═════ DATASET CONTENT

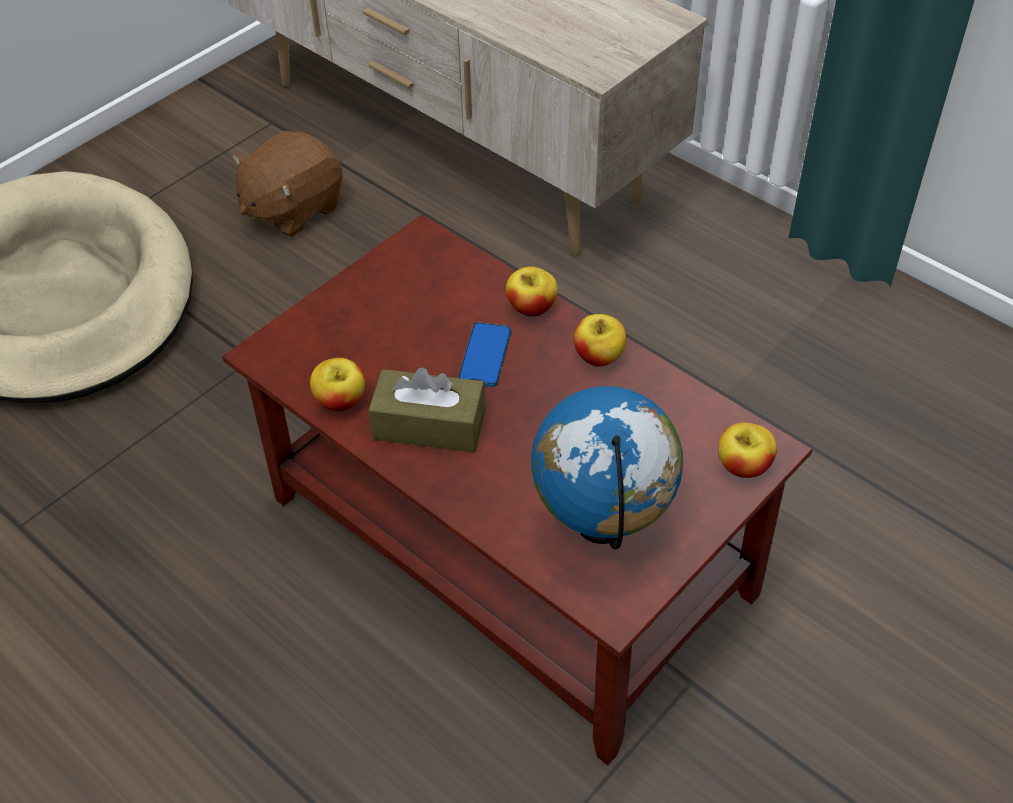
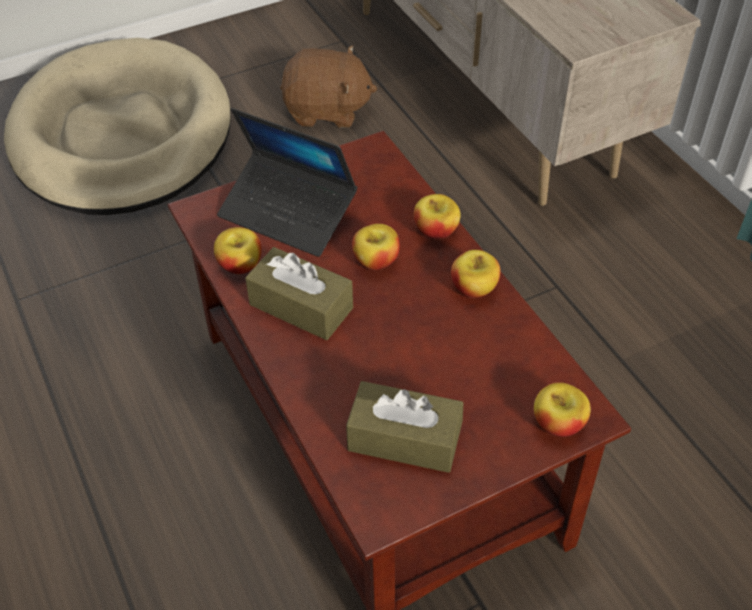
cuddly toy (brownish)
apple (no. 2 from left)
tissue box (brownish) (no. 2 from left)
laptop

══════════

* [EXERCISE INSTRUCTIONS]
Where pictures appear, skip them and transcribe all other material word for word.

* [PROBLEM SOLUTION]
cuddly toy (brownish)
apple (no. 2 from left)
tissue box (brownish) (no. 2 from left)
laptop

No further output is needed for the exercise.